College basketball season has begun conference play in the Metroplex, and it couldn’t be more chaotic.

TCU playing the likes of UT and Texas Teach sounds right, but currently, the UTA Mavericks are getting up for the likes of… Denver and Seattle?

But that’s nothing compared to SMU’s future. What conference will they even be in next year? Okay, it may still be the Big East, but in another two years, who knows?

As Larry Brown spent his first season on the Hilltop getting his men ready for their last season in Conference USA several members of the Big East have put their foot down and said they’re fed up. The likes of Georgetown, Villanova, St. John’s, Providence and three other schools declared they would leave to form their own conference. And because most of them are founding members of the Big East, they could very well take that name with them.

In a way, it’s kind of sad for someone like Brown. Clearly SMU didn’t give basketball any thought in joining the Big East, nor did they for any sport that doesn’t involve pads and helmet. Football was the only reason for the move, just like it always was.

The likes of SMU, Houston, Boise State and San Diego State all declared moving to a conference with the delicious offer of a BCS bowl game, and the conference took them so they could have a conference championship football game, scheduling and travel expenses of all the other sports be damned.

Now, it’s all falling apart. The eventual demise of the BCS leaves the Big East with no such incentive, and the schools who were pushed around for the big football schools are finally taking their ball and going home.

The fallout is continuing for the conference. Boise and San Diego are pulling their bids to join, leaving the conference that is currently known as the Big East to almost be a stripped down version of the old Missouri Valley Conference.

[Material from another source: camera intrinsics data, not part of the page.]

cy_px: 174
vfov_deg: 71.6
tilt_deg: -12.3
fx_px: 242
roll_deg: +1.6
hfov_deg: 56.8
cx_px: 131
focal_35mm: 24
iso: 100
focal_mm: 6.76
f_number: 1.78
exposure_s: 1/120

Did anyone really think these supper conferences were going to hold?

As the Big East and the SEC kept piling on members, sports writers everywhere kept writing tales of how college sports would eventually be comprised into just four huge regionals of 16-team conferences, simplifying their jobs to not have to follow so many leagues.

But this thing had precedent. And it failed then.

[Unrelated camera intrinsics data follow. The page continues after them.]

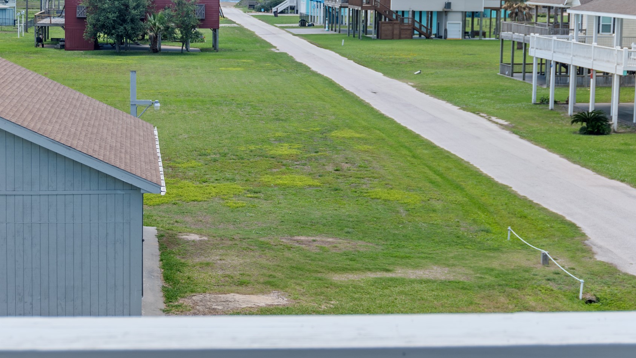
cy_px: 104
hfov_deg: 30.5
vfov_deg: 17.4
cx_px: 259
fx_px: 1164
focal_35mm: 69
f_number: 5
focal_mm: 34
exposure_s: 1/500
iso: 100
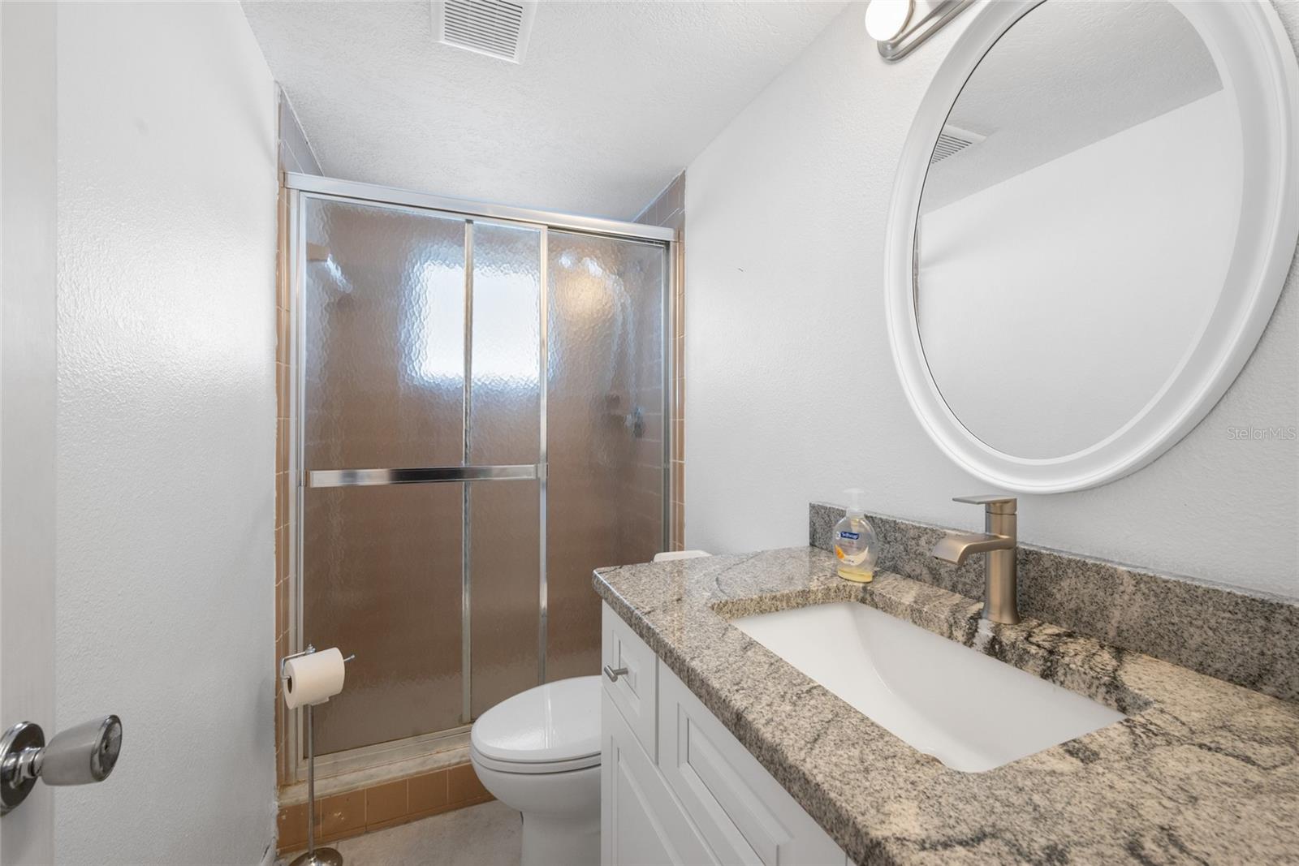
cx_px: 650
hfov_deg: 104.2
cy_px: 433
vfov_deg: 81.2
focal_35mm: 14
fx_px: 505
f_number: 9
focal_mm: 14
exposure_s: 1/6
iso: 250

After the breakup of the Southwest Conference, the WAC ballooned to 16 teams with the addition of SMU, TCU and Houston. All it did was lead to many of its original members breaking away to form the Mountain West Conference.

And now it’s happening again, as conferences like the Big East are learning that you can’t keep so many schools happy at once.

It’s probably only a matter of time before the conference still inexplicably known as the Big Ten follows suit, and the mega-conference-merger between Conference USA and the Mountain West falls apart.

Bigger is not always better, as the Big East, and all of college sports, are finding out again.